*** Opening SOURCE MATERIAL ***

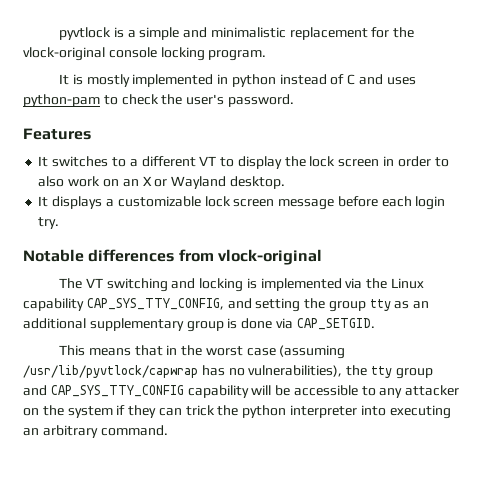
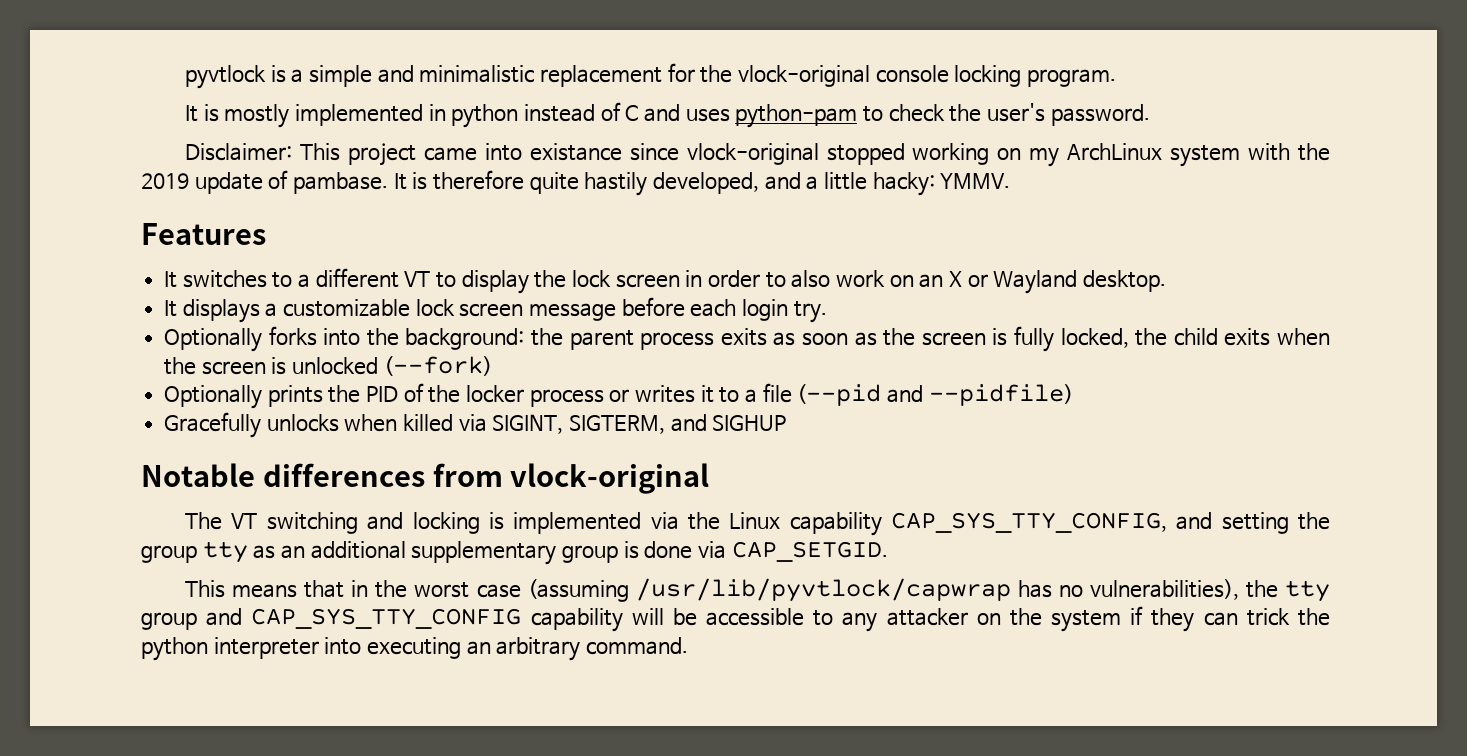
(294, 100) none -> [185,143,1330,167] [141,170,1011,196] // Disclaimer: This project came into existance since vlock-original stopped working on my ArchLinux system with the 2019 update of pambase. It is therefore quite hastily developed, and a little hacky: YMMV.
(60, 223) none -> [164,326,1331,352] [164,356,492,376] [164,383,1073,409] [164,412,787,438] // Optionally forks into the background: the parent process exits as soon as the screen is fully locked, the child exits when the screen is unlocked (--fork) // Optionally prints the PID of the locker process or writes it to a file (--pid and --pidfile) // Gracefully unlocks when killed via SIGINT, SIGTERM, and SIGHUP

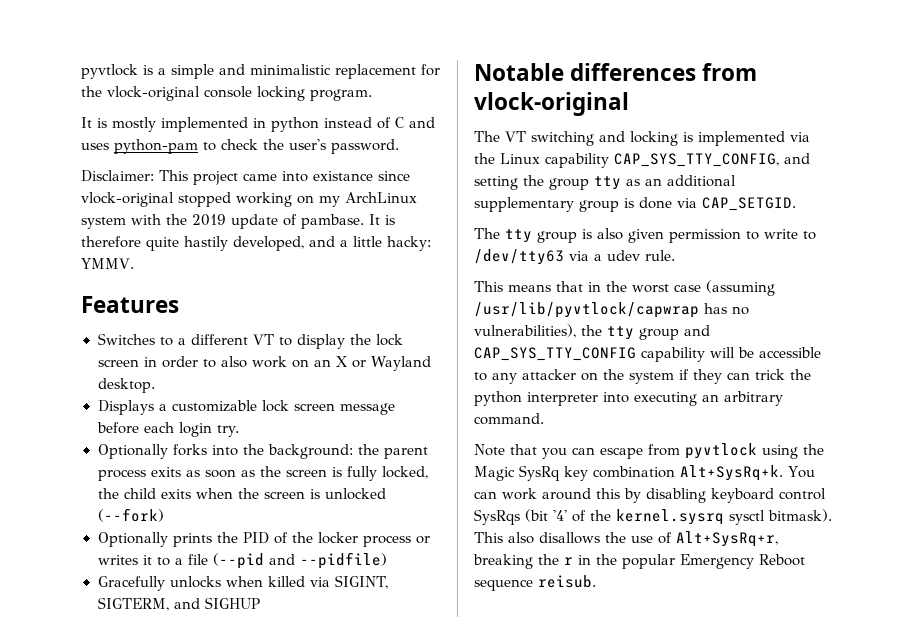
[164,270,267,288] It switches -> [97,333,155,345] Switches
[164,299,260,323] It displays -> [97,400,154,415] Displays
(888, 551) none -> [474,228,816,243] [474,249,675,265] // The tty group is also given permission to write to /dev/tty63 via a udev rule.
(688, 646) none -> [474,443,824,459] [474,465,815,481] [474,488,826,503] [474,509,832,525] [474,531,778,547] [473,554,805,569] [474,575,596,591] // Note that you can escape from pyvtlock using the Magic SysRq key combination Alt+SysRq+k. You can work around this by disabling keyboard control SysRqs (bit '4' of the kernel.sysrq sysctl bitmask). This also disallows the use of Alt+SysRq+r, breaking the r in the popular Emergency Reboot sequence reisub.

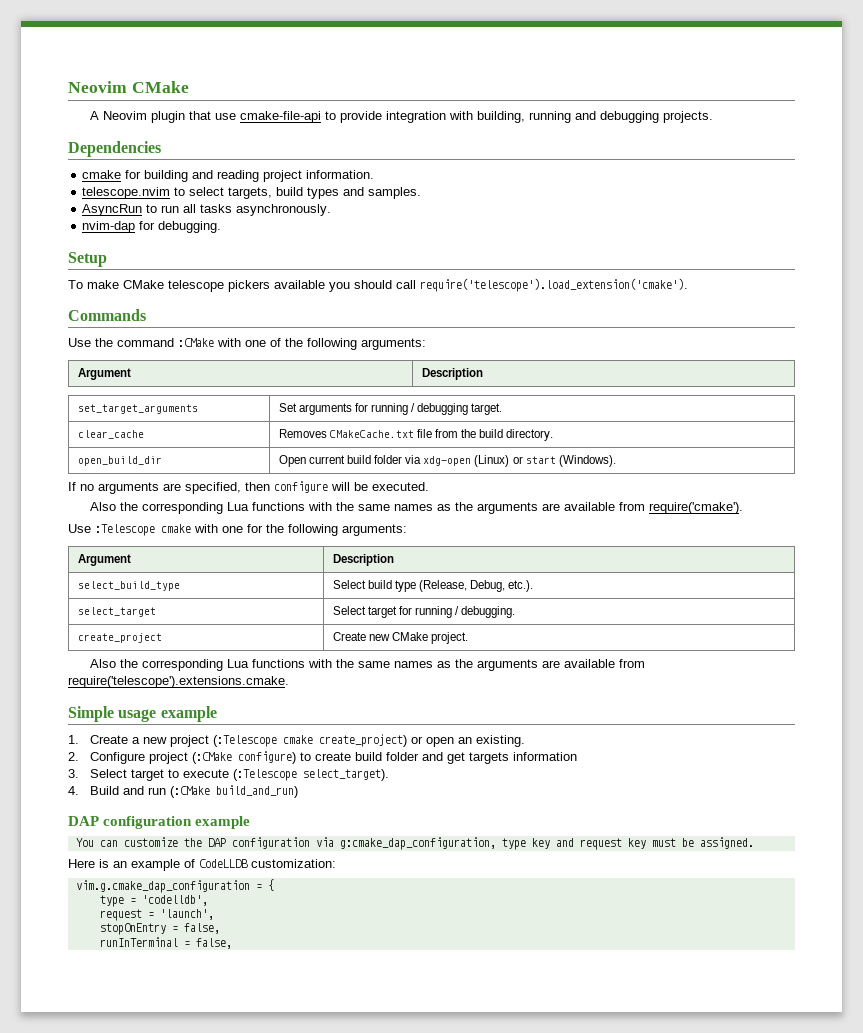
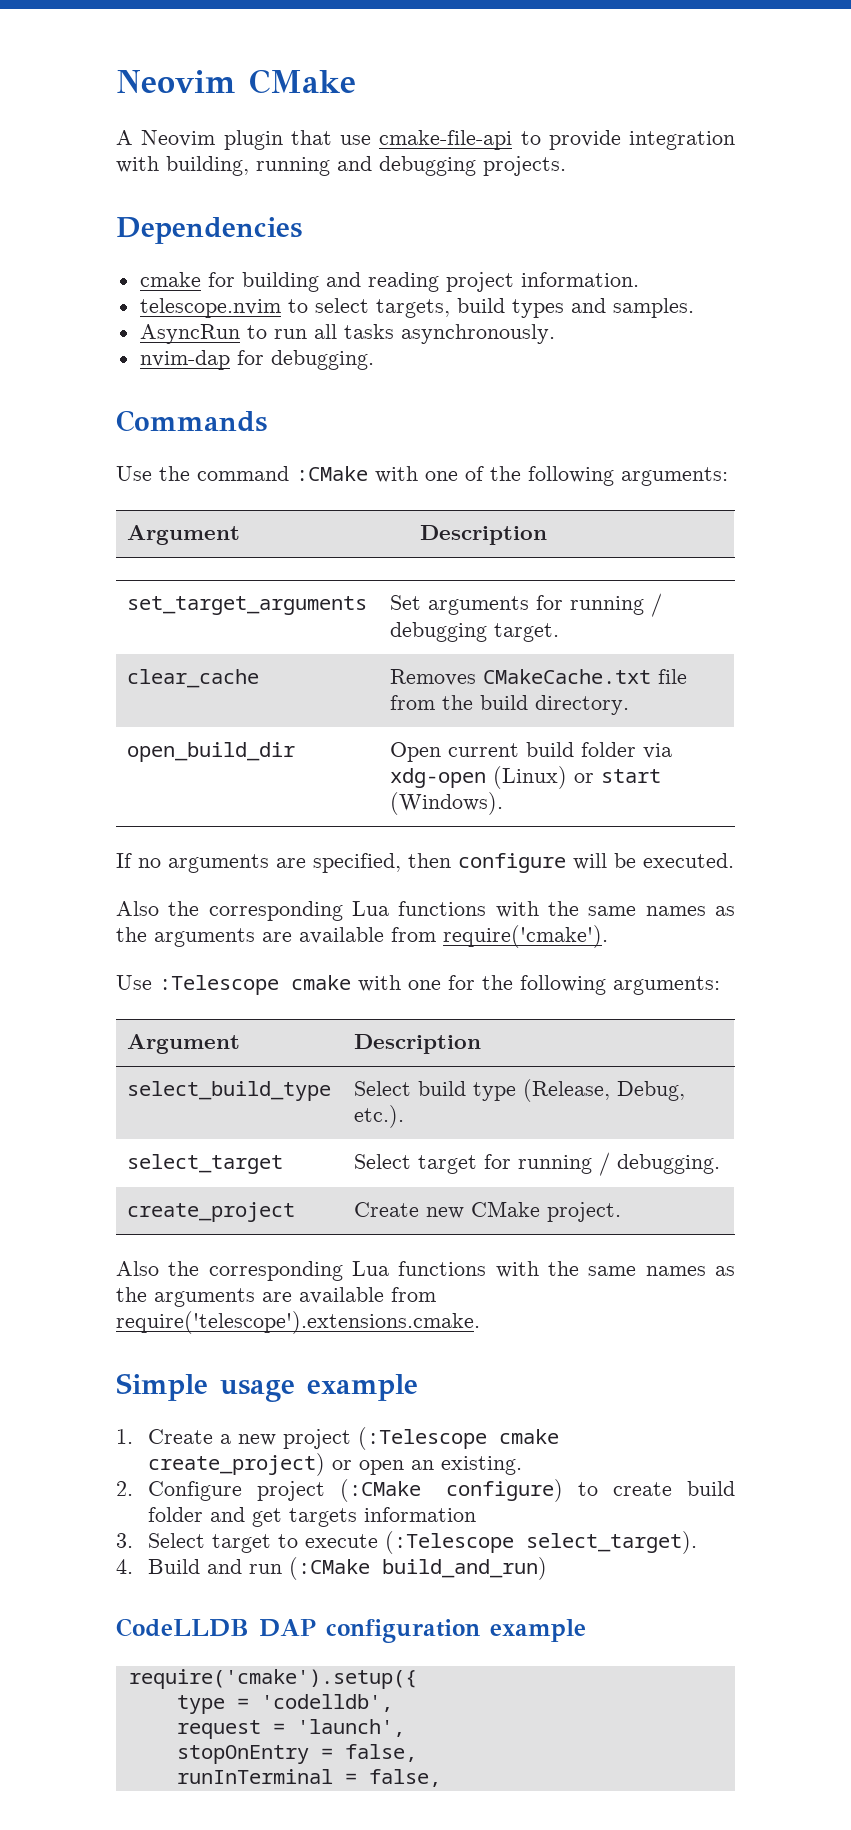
[68,252,107,267] [68,278,688,292] // Setup // To make CMake telescope pickers available you should call require('telescope').load_extension('cmake'). -> (374, 360) none
(299, 791) none -> [116,1618,249,1637] CodeLLDB
[75,837,754,850] [68,859,336,871] [75,879,274,893] You can customize the DAP configuration via g:cmake_dap_configuration, type key and request key must be assigned. // Here is an example of CodeLLDB customization: // vim.g.cmake_dap_configuration = { -> [128,1669,417,1689] require('cmake').setup({

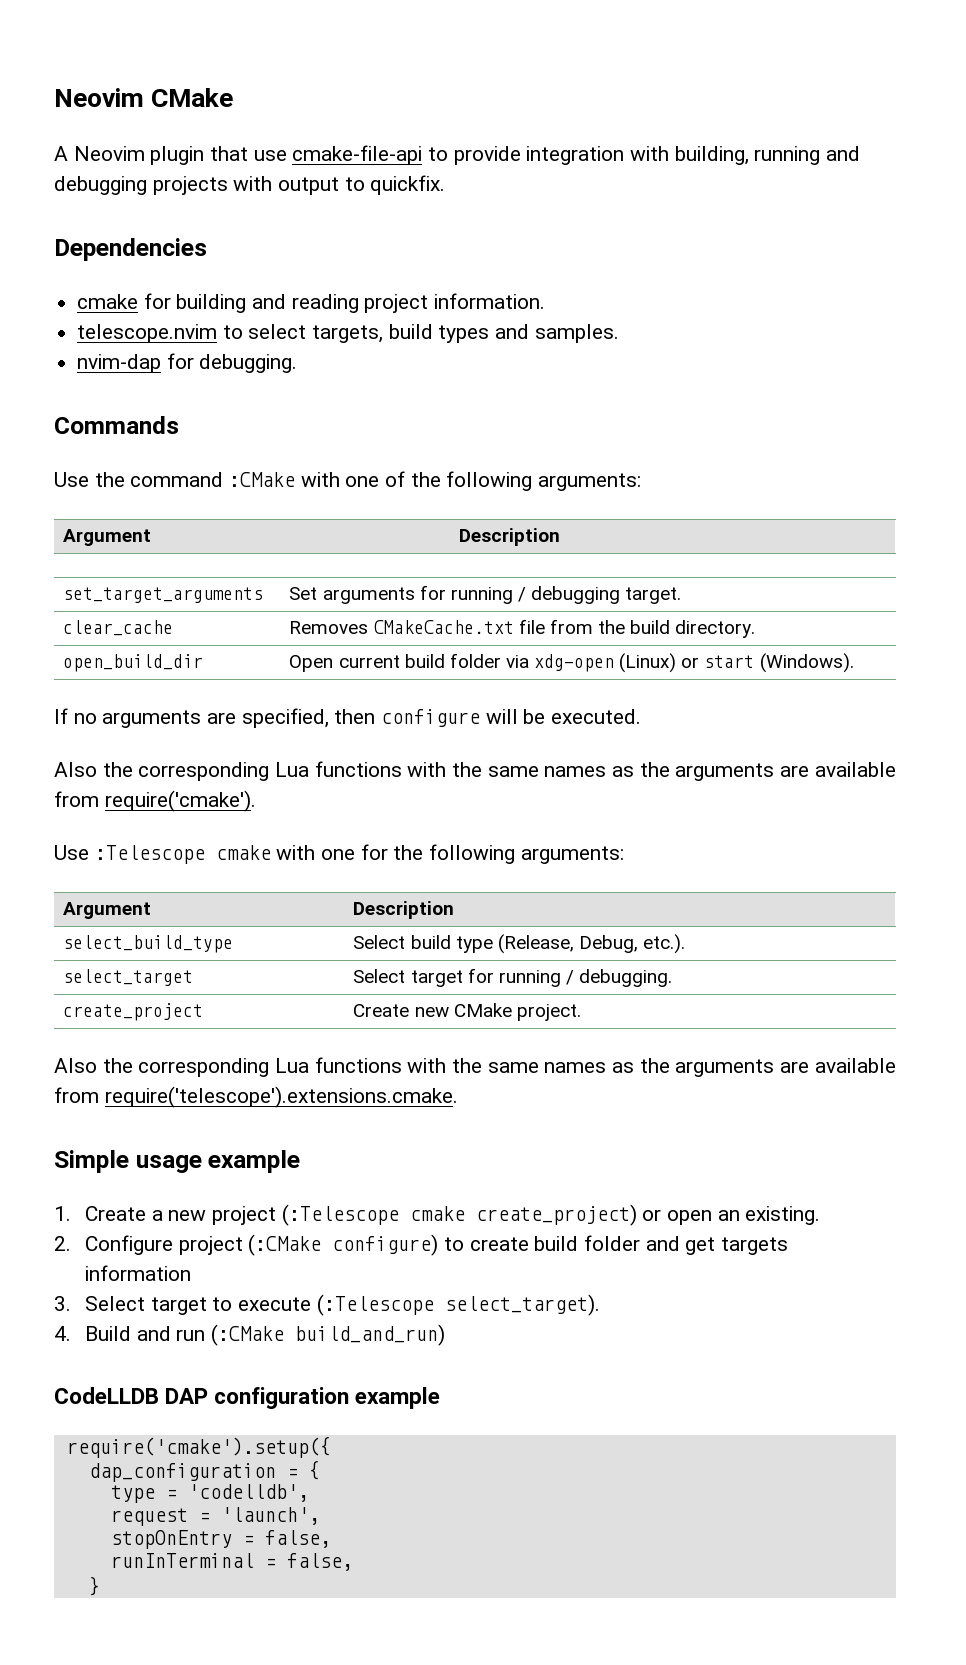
[483,156,566,176] projects. -> [152,175,446,195] projects with output to quickfix.
[139,324,555,344] // AsyncRun to run all tasks asynchronously. -> (619, 333) none
(417, 1679) none -> [88,1460,320,1482] // dap_configuration = {
(441, 1778) none -> [88,1576,100,1596] // }

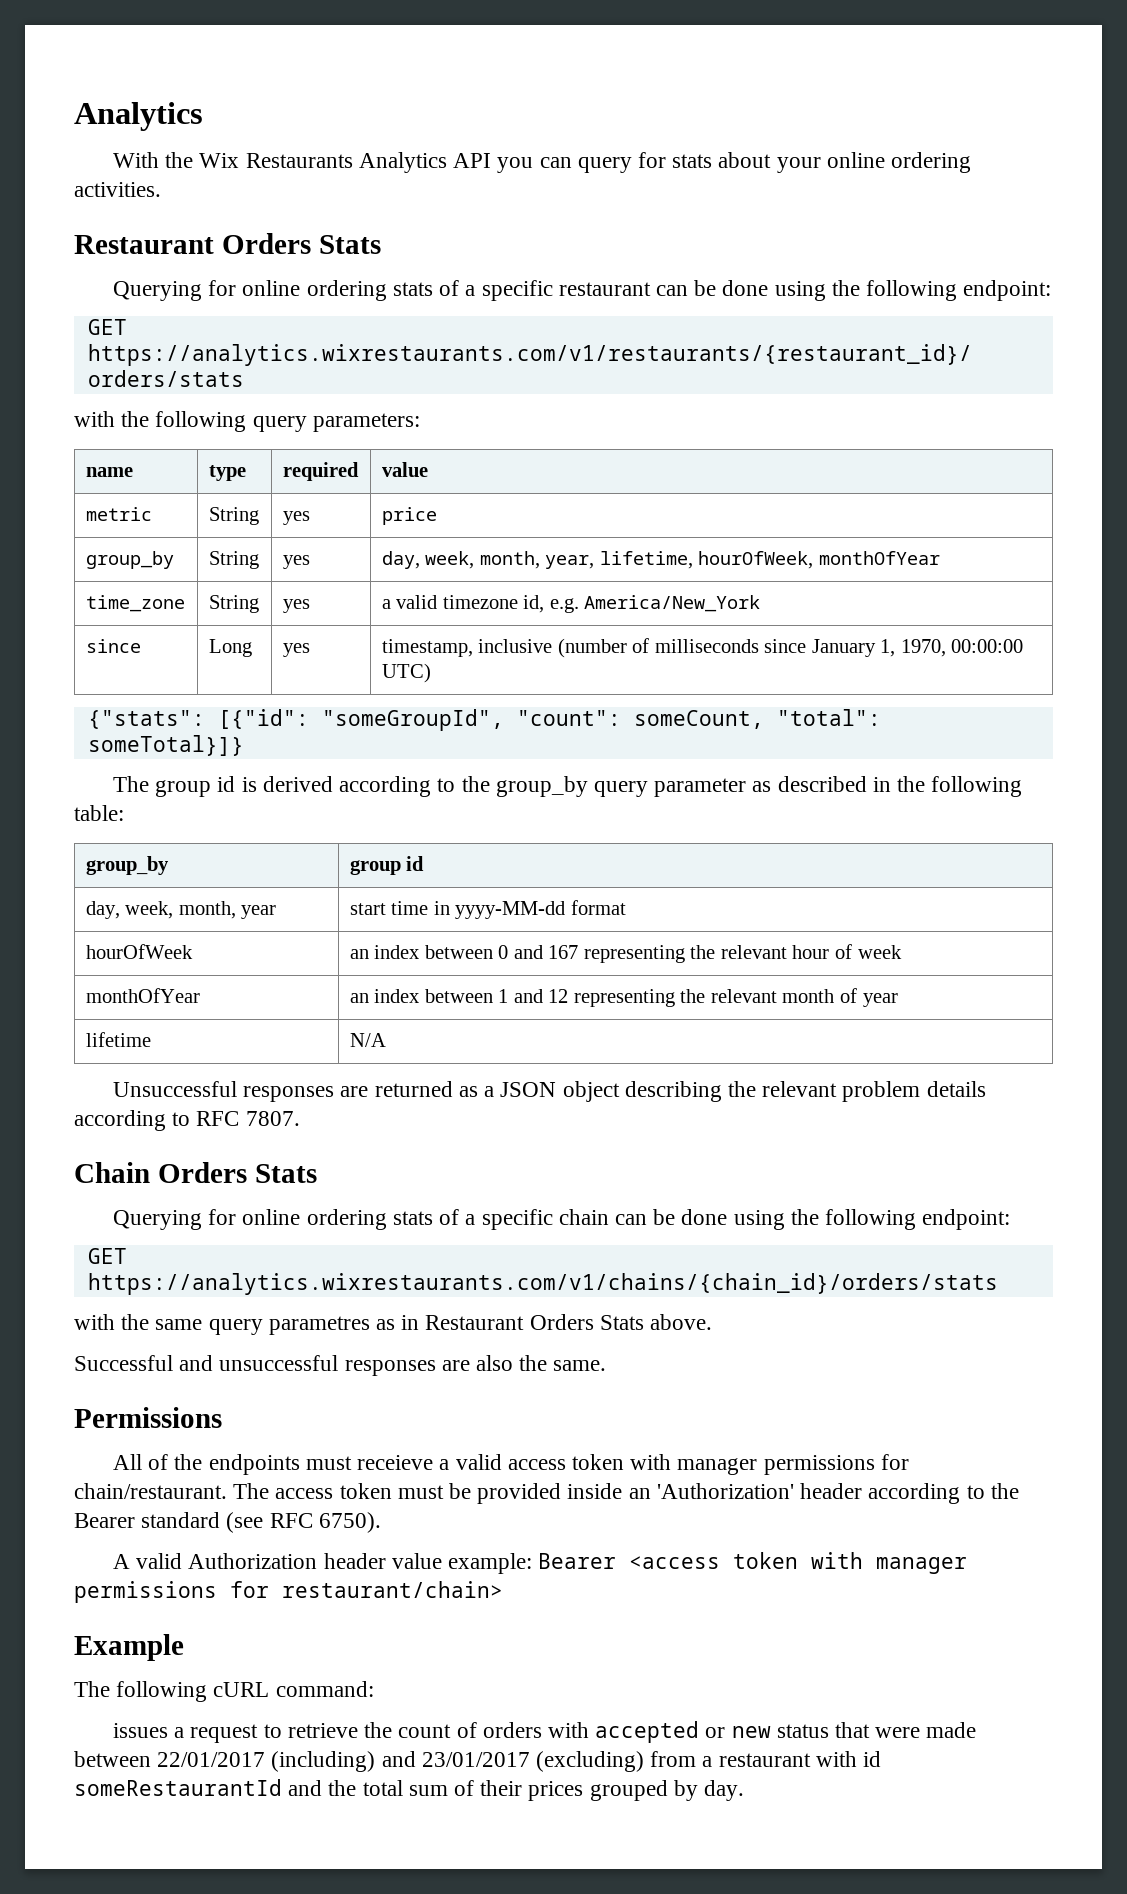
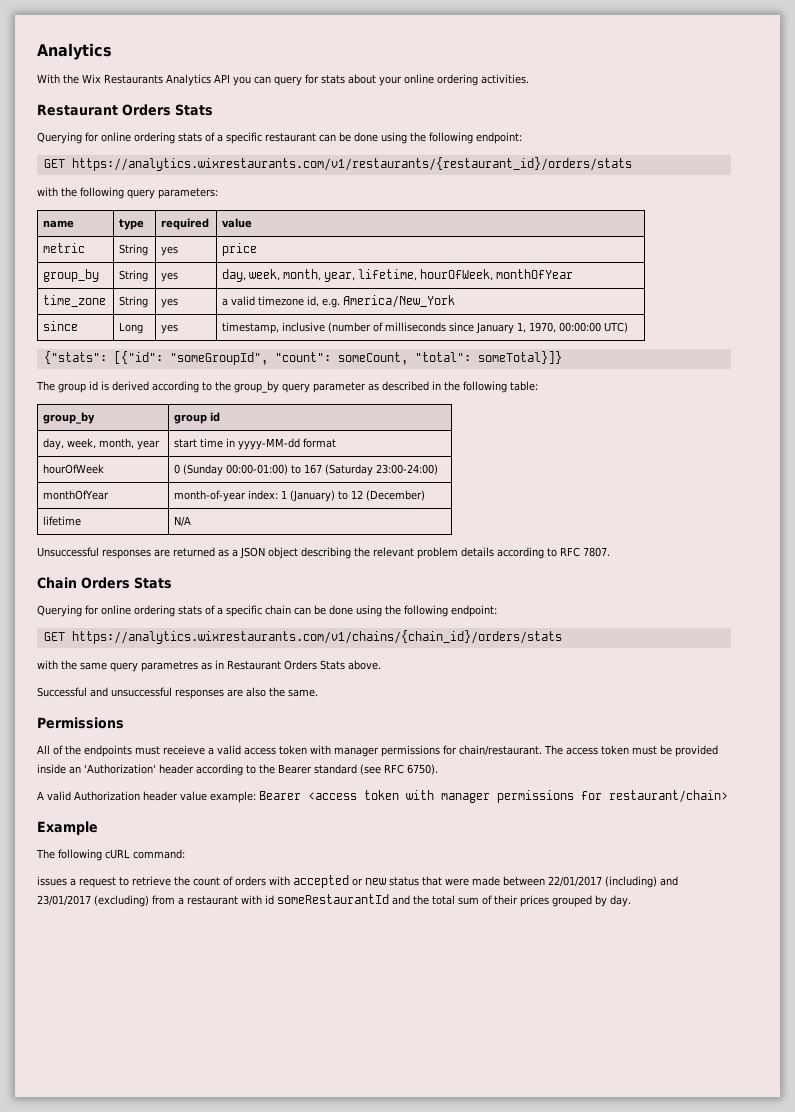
[349,944,902,963] [85,988,200,1003] [349,988,898,1007] an index between 0 and 167 representing the relevant hour of week // monthOfYear | an index between 1 and 12 representing the relevant month of year -> [174,464,439,476] [43,490,110,500] [174,490,426,502] 0 (Sunday 00:00-01:00) to 167 (Saturday 23:00-24:00) // monthOfYear | month-of-year index: 1 (January) to 12 (December)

*** Closing SOURCE MATERIAL ***

WHAT THIS TASK INVOLVES »
Some lines above may contain the string "also". State how many of them the records have, and nothing more.

YOUR SOLUTION »
2